Its gone from being rainy and cold to muggy and hot. Which means of course that I am wearing my snappy spring clothes and sandals with ass white limbs. Which normally wouldn't bother me much, but I keep reading about a natural alternative-- the new
spray-tan rage. It takes less than a minute and you receive a harmless, natural tan. For $10, I thought, why not?
Oddly, I couldn't find a local place offering this magic tan, so I had to drive out of the city about 20 minutes. Hm. I got there and was surrounded by super-tan peoples, signing in for their tanning
booth sessions. People still
do that? Mostly chubby high school girls and a few boys. Then the raisined older women, so tan they were purple. Tanorexia is a wierd phenomenon.
I watched an instructional video of what I was to go through, and it dawned on me there was a lot to remember within that 1 minute of spraying. "Buffering" cream go on your hands and feet to block them from getting abnormally tan, shower cap on like
this. While being sprayed: arms up, leg out, other leg out. Close eyes, hold breath here. The fake-boobed models went through this elaborate routine fluidly. You have to turn, four times, like a hot dog! Like a cookie in the Keebler factory! I was getting caramel-iced, on all sides.
A perfectly tanned fifteen year old girl walked me back to the "room", all the while giving me crucial information and tips very seriously but quickly.
Turn when? She made loads of eye contact to emphasize importance and I think to reassure me of how legitamate this contraption is. I thought she was going to hold my hand.

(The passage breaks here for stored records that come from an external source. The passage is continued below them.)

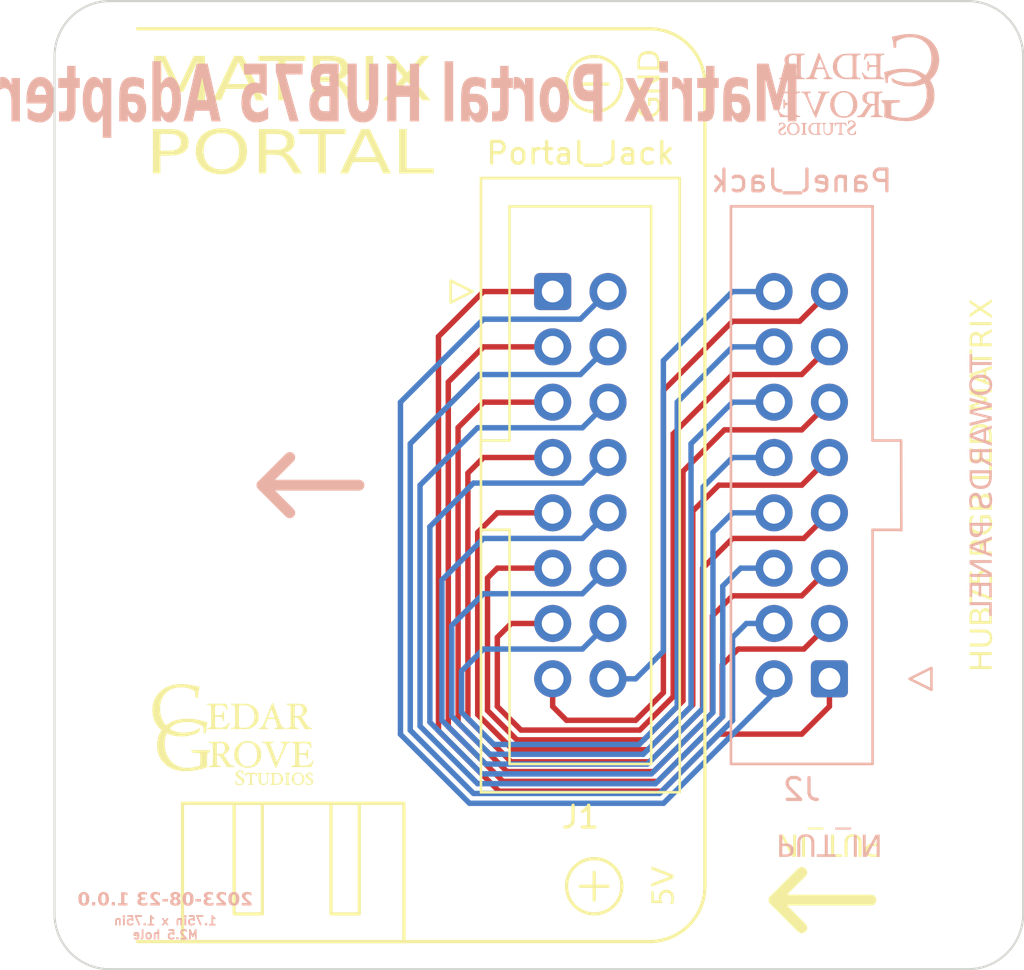
<source format=kicad_pcb>
(kicad_pcb (version 20221018) (generator pcbnew)

  (general
    (thickness 1.6)
  )

  (paper "USLetter")
  (title_block
    (title "Matrix Portal HUB75 Adapter")
    (date "2023-08-23")
    (rev "1.0.0")
  )

  (layers
    (0 "F.Cu" signal)
    (31 "B.Cu" signal)
    (32 "B.Adhes" user "B.Adhesive")
    (33 "F.Adhes" user "F.Adhesive")
    (34 "B.Paste" user)
    (35 "F.Paste" user)
    (36 "B.SilkS" user "B.Silkscreen")
    (37 "F.SilkS" user "F.Silkscreen")
    (38 "B.Mask" user)
    (39 "F.Mask" user)
    (40 "Dwgs.User" user "User.Drawings")
    (41 "Cmts.User" user "User.Comments")
    (42 "Eco1.User" user "User.Eco1")
    (43 "Eco2.User" user "User.Eco2")
    (44 "Edge.Cuts" user)
    (45 "Margin" user)
    (46 "B.CrtYd" user "B.Courtyard")
    (47 "F.CrtYd" user "F.Courtyard")
    (48 "B.Fab" user)
    (49 "F.Fab" user)
    (50 "User.1" user)
    (51 "User.2" user)
    (52 "User.3" user)
    (53 "User.4" user)
    (54 "User.5" user)
    (55 "User.6" user)
    (56 "User.7" user)
    (57 "User.8" user)
    (58 "User.9" user)
  )

  (setup
    (pad_to_mask_clearance 0)
    (pcbplotparams
      (layerselection 0x00010fc_ffffffff)
      (plot_on_all_layers_selection 0x0000000_00000000)
      (disableapertmacros false)
      (usegerberextensions false)
      (usegerberattributes true)
      (usegerberadvancedattributes true)
      (creategerberjobfile true)
      (dashed_line_dash_ratio 12.000000)
      (dashed_line_gap_ratio 3.000000)
      (svgprecision 4)
      (plotframeref false)
      (viasonmask false)
      (mode 1)
      (useauxorigin false)
      (hpglpennumber 1)
      (hpglpenspeed 20)
      (hpglpendiameter 15.000000)
      (dxfpolygonmode true)
      (dxfimperialunits true)
      (dxfusepcbnewfont true)
      (psnegative false)
      (psa4output false)
      (plotreference true)
      (plotvalue true)
      (plotinvisibletext false)
      (sketchpadsonfab false)
      (subtractmaskfromsilk false)
      (outputformat 1)
      (mirror false)
      (drillshape 0)
      (scaleselection 1)
      (outputdirectory "gerbers")
    )
  )

  (net 0 "")
  (net 1 "Net-(J1-Pin_1)")
  (net 2 "Net-(J1-Pin_2)")
  (net 3 "Net-(J1-Pin_3)")
  (net 4 "Net-(J1-Pin_4)")
  (net 5 "Net-(J1-Pin_5)")
  (net 6 "Net-(J1-Pin_6)")
  (net 7 "Net-(J1-Pin_7)")
  (net 8 "Net-(J1-Pin_8)")
  (net 9 "Net-(J1-Pin_9)")
  (net 10 "Net-(J1-Pin_10)")
  (net 11 "Net-(J1-Pin_11)")
  (net 12 "Net-(J1-Pin_12)")
  (net 13 "Net-(J1-Pin_13)")
  (net 14 "Net-(J1-Pin_14)")
  (net 15 "Net-(J1-Pin_15)")
  (net 16 "Net-(J1-Pin_16)")

  (footprint "CedarGrove_custom:CedarGroveStudios_TEXT_LOGO_8x5_4mm" (layer "F.Cu") (at 137.795 116.205))

  (footprint "MountingHole:MountingHole_2.5mm" (layer "F.Cu") (at 132.715 104.775))

  (footprint "Connector_IDC:IDC-Header_2x08_P2.54mm_Vertical" (layer "F.Cu") (at 165.1 113.665 180))

  (footprint "Connector_IDC:IDC-Header_2x08_P2.54mm_Vertical" (layer "F.Cu") (at 152.4 95.885))

  (footprint "CedarGrove_custom:CedarGroveStudios_TEXT_LOGO_8x5_4mm" (layer "B.Cu")
    (tstamp 08dfcf89-f78e-498f-a5ee-0a14c54e9d50)
    (at 166.37 86.36 180)
    (attr through_hole board_only)
    (fp_text reference "G***" (at 0 -3.1) (layer "B.Fab") hide
        (effects (font (size 0.4 0.4) (thickness 0.08)) (justify mirror))
      (tstamp 6c8ce4ee-6450-414c-b8dd-12d0687b0e14)
    )
    (fp_text value "LOGO" (at 0 -3.75) (layer "B.Fab") hide
        (effects (font (size 0.4 0.4) (thickness 0.08)) (justify mirror))
      (tstamp 45709c3c-5a8c-4aa0-9bdb-2d70d496e668)
    )
    (fp_poly
      (pts
        (xy 2.492584 -1.787143)
        (xy 2.529433 -1.788394)
        (xy 2.552324 -1.790664)
        (xy 2.563032 -1.794104)
        (xy 2.564221 -1.797305)
        (xy 2.554096 -1.806369)
        (xy 2.533918 -1.81471)
        (xy 2.530646 -1.815612)
        (xy 2.514837 -1.819797)
        (xy 2.50261 -1.82459)
        (xy 2.493504 -1.832099)
        (xy 2.487061 -1.844432)
        (xy 2.48282 -1.863698)
        (xy 2.480322 -1.892002)
        (xy 2.479107 -1.931455)
        (xy 2.478717 -1.984163)
        (xy 2.47869 -2.052234)
        (xy 2.47869 -2.053897)
        (xy 2.478729 -2.123022)
        (xy 2.47916 -2.176701)
        (xy 2.480456 -2.217005)
        (xy 2.483089 -2.246004)
        (xy 2.487533 -2.26577)
        (xy 2.494259 -2.278374)
        (xy 2.50374 -2.285886)
        (xy 2.516449 -2.290376)
        (xy 2.532857 -2.293917)
        (xy 2.533485 -2.294046)
        (xy 2.552805 -2.301042)
        (xy 2.561812 -2.310304)
        (xy 2.561897 -2.311202)
        (xy 2.557703 -2.315952)
        (xy 2.543751 -2.319408)
        (xy 2.517983 -2.321783)
        (xy 2.478345 -2.323285)
        (xy 2.437085 -2.323981)
        (xy 2.387862 -2.324374)
        (xy 2.353517 -2.324037)
        (xy 2.33142 -2.322677)
        (xy 2.318936 -2.32)
        (xy 2.313434 -2.315714)
        (xy 2.312275 -2.310087)
        (xy 2.319295 -2.297359)
        (xy 2.332224 -2.294759)
        (xy 2.354828 -2.289737)
        (xy 2.371638 -2.281124)
        (xy 2.377708 -2.276411)
        (xy 2.382364 -2.270397)
        (xy 2.385793 -2.260899)
        (xy 2.388183 -2.245731)
        (xy 2.389721 -2.22271)
        (xy 2.390594 -2.189651)
        (xy 2.390991 -2.144371)
        (xy 2.391099 -2.084684)
        (xy 2.391104 -2.054473)
        (xy 2.391063 -1.985527)
        (xy 2.390646 -1.93203)
        (xy 2.389407 -1.891914)
        (xy 2.386901 -1.863108)
        (xy 2.382683 -1.843545)
        (xy 2.376309 -1.831157)
        (xy 2.367334 -1.823874)
        (xy 2.355314 -1.819628)
        (xy 2.339907 -1.816371)
        (xy 2.320901 -1.809249)
        (xy 2.312317 -1.79947)
        (xy 2.312276 -1.798802)
        (xy 2.31551 -1.793958)
        (xy 2.326739 -1.790548)
        (xy 2.348258 -1.788357)
        (xy 2.38236 -1.787168)
        (xy 2.431337 -1.786765)
        (xy 2.440006 -1.786759)
        (xy 2.492584 -1.787143)
      )

      (stroke (width 0.01) (type solid)) (fill solid) (layer "B.SilkS") (tstamp a95e228b-cfea-4b39-93f6-9afc2532fb10))
    (fp_poly
      (pts
        (xy 1.015482 -1.835649)
        (xy 1.022199 -1.879356)
        (xy 1.024295 -1.907934)
        (xy 1.021784 -1.923151)
        (xy 1.016118 -1.926897)
        (xy 1.00728 -1.919642)
        (xy 0.996864 -1.901839)
        (xy 0.99535 -1.898431)
        (xy 0.976144 -1.864007)
        (xy 0.951098 -1.841458)
        (xy 0.916534 -1.828555)
        (xy 0.871331 -1.823188)
        (xy 0.838094 -1.821837)
        (xy 0.818319 -1.82263)
        (xy 0.807985 -1.826581)
        (xy 0.803073 -1.834706)
        (xy 0.801345 -1.840848)
        (xy 0.79919 -1.858741)
        (xy 0.797842 -1.889877)
        (xy 0.797231 -1.931283)
        (xy 0.797288 -1.979988)
        (xy 0.797942 -2.03302)
        (xy 0.799125 -2.087409)
        (xy 0.800768 -2.140182)
        (xy 0.8028 -2.188367)
        (xy 0.805153 -2.228995)
        (xy 0.807757 -2.259092)
        (xy 0.810542 -2.275688)
        (xy 0.811551 -2.277761)
        (xy 0.826783 -2.28645)
        (xy 0.849769 -2.293618)
        (xy 0.850965 -2.293869)
        (xy 0.870632 -2.300744)
        (xy 0.880092 -2.309658)
        (xy 0.880242 -2.310793)
        (xy 0.875313 -2.31553)
        (xy 0.859303 -2.319022)
        (xy 0.830372 -2.321462)
        (xy 0.786683 -2.323045)
        (xy 0.758965 -2.323572)
        (xy 0.714732 -2.323791)
        (xy 0.677121 -2.323118)
        (xy 0.649424 -2.321679)
        (xy 0.634932 -2.319597)
        (xy 0.633638 -2.318845)
        (xy 0.633451 -2.306106)
        (xy 0.646601 -2.297025)
        (xy 0.661793 -2.294759)
        (xy 0.683962 -2.288686)
        (xy 0.700843 -2.277089)
        (xy 0.706317 -2.270849)
        (xy 0.710492 -2.263003)
        (xy 0.713513 -2.251347)
        (xy 0.715523 -2.233676)
        (xy 0.716666 -2.207784)
... [443558 chars truncated]
</source>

This is getting wierd, I thought. I followed her into the room, like a large bathroom where she showed me again the importance of turning 4 times, this way, this way and that way, when to raise my arms up, when the close my eyes and mouth, what to do when finished. She left.
Even with the silicone video and the "reenactment" provided for me, my mind kind of went blank. I stood there, buck naked except for the shower cap (nice look, mind you), pale, in front of a full length mirror staring at the big button I was to push, then duck into this clear shower-stall and close the door behind me for the SESSION.
I felt kind of panicky standing in there, legs
akimbo (is that not one of the best terms, ever?) with eyes and mouth scrunched closed. Or were they supposed to be open now? Nothing happened. All at once, down at my ankles, these jets sprayed out with great force this fragranced spray at high speed. It instantly filled the stall with stinky mist.
But what if I have to breathe, now? I wasn't prepared for the force and the loud noise: PSHHHHHHHHHT! And very quickly it began to move north, which made me totally want OUT, like something picking up speed and there was no stopping it. I almost did jump out. But within seconds the first "side" was done, and it paused in time for me to turn and put my arms and legs out, in a sort of "running man" pose. Hilarious. It got easier, but still somewhat alarming.
Under a minute, I'd been sprayed down on all sides, and emerged. I stood on a towel in front of the same full-length mirror completely TAN. Amazing. Its not perfect, however, my ankles and completely
dark tan, and the inside of my nose is too. Ehm, I think its safe to say they may still be working the kinks out on this one. Heh. But its a whole lot better than getting sunburnt with the cocoa butter.